(Saved entries)
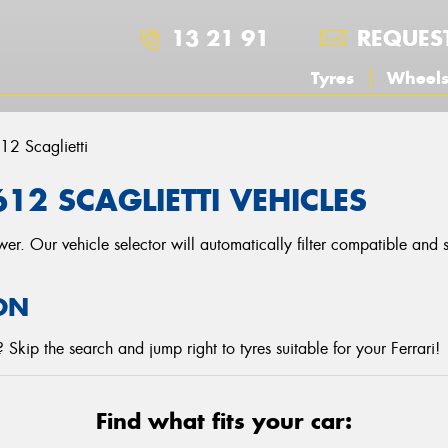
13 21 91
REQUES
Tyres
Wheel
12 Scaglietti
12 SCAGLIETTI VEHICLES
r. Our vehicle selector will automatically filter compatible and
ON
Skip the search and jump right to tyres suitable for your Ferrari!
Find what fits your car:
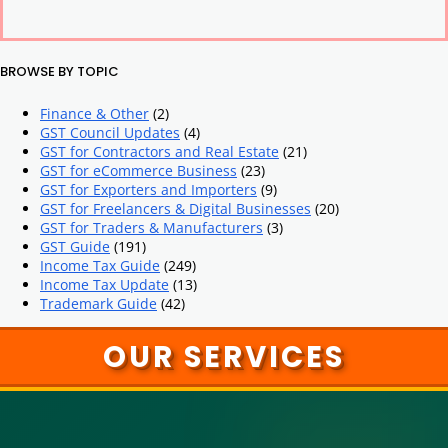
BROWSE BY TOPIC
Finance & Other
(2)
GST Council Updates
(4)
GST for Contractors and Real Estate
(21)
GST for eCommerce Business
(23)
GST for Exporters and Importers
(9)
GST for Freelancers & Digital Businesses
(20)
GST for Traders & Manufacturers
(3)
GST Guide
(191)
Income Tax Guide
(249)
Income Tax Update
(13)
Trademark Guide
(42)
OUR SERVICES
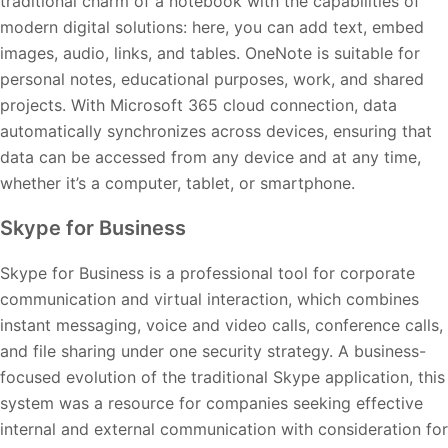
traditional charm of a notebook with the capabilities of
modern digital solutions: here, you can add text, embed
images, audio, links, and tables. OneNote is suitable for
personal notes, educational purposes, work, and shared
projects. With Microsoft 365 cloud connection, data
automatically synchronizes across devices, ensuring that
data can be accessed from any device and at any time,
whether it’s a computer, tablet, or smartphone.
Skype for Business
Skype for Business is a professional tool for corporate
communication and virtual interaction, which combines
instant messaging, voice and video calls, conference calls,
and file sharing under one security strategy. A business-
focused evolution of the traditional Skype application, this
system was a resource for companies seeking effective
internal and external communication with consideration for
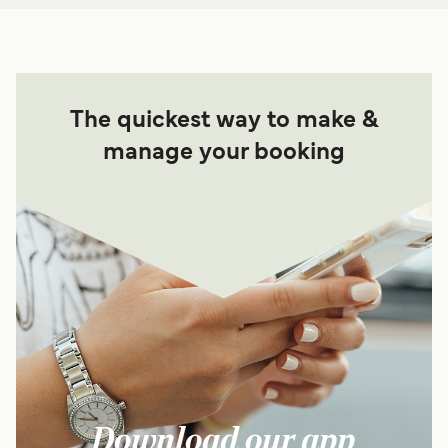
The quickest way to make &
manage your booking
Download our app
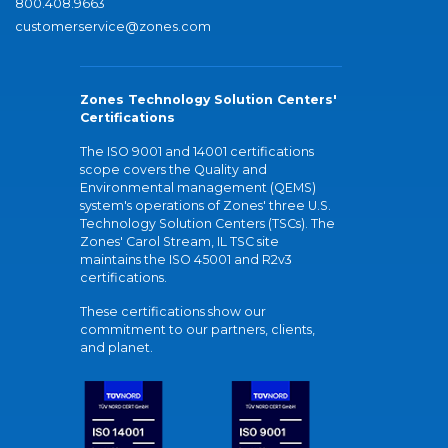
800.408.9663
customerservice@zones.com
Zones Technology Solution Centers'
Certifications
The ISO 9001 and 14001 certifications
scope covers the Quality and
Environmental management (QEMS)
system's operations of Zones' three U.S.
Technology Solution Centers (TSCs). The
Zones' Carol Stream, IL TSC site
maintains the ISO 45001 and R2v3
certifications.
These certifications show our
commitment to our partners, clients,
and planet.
...
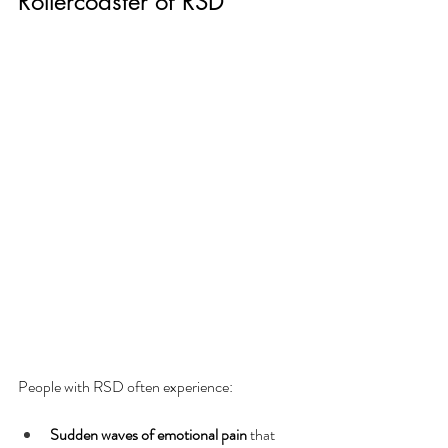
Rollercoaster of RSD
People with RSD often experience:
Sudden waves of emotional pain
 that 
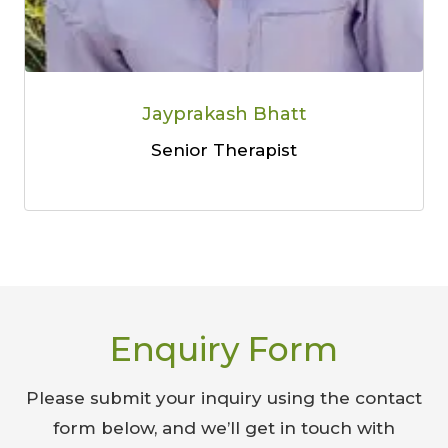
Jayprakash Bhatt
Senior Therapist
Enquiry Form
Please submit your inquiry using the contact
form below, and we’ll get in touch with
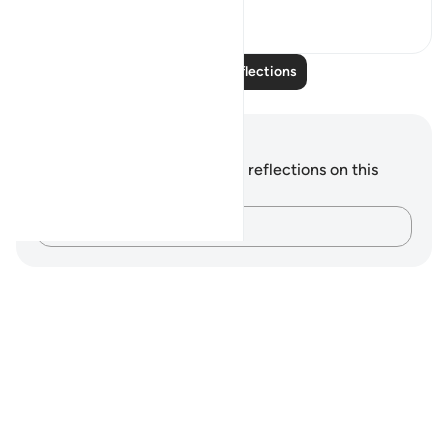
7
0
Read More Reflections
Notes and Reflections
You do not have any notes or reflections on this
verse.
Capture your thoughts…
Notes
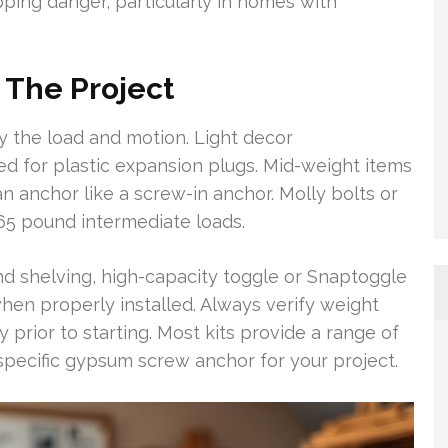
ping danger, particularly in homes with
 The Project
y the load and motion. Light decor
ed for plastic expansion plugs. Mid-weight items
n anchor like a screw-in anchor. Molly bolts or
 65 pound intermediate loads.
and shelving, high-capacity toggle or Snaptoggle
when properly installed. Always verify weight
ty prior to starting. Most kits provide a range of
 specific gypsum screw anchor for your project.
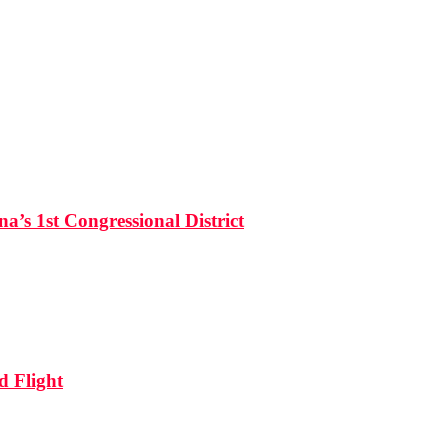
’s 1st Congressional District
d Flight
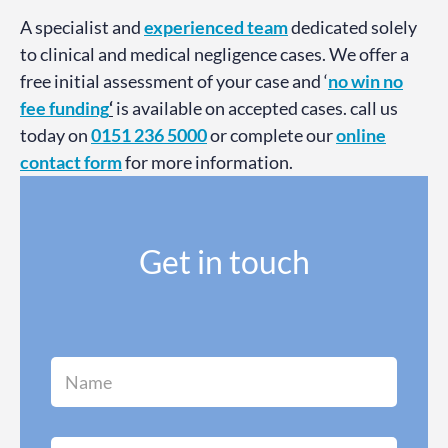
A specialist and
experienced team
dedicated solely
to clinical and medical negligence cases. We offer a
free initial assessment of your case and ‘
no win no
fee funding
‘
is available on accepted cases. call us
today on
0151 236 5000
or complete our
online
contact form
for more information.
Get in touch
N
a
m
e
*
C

* REQUEST: Count the lines in the saved entries that contain the string "your". Reply with only the number.

* ANSWER TO THE PROBLEM: 7